WHAT NEEDS TO BE DONE:
Beneath this line is the data. Output exactly the lines from the line with "vfov_deg: 23.4" to the line with "focal_mm: 3.3", both ends included, and nothing more.

[Records from a collection]

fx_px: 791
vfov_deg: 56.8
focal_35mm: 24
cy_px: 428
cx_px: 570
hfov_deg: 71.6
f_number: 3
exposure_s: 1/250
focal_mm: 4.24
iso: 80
==
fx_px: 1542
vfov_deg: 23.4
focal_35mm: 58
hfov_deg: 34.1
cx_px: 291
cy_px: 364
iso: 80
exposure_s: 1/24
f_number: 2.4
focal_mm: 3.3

YOUR RESPONSE:
vfov_deg: 23.4
focal_35mm: 58
hfov_deg: 34.1
cx_px: 291
cy_px: 364
iso: 80
exposure_s: 1/24
f_number: 2.4
focal_mm: 3.3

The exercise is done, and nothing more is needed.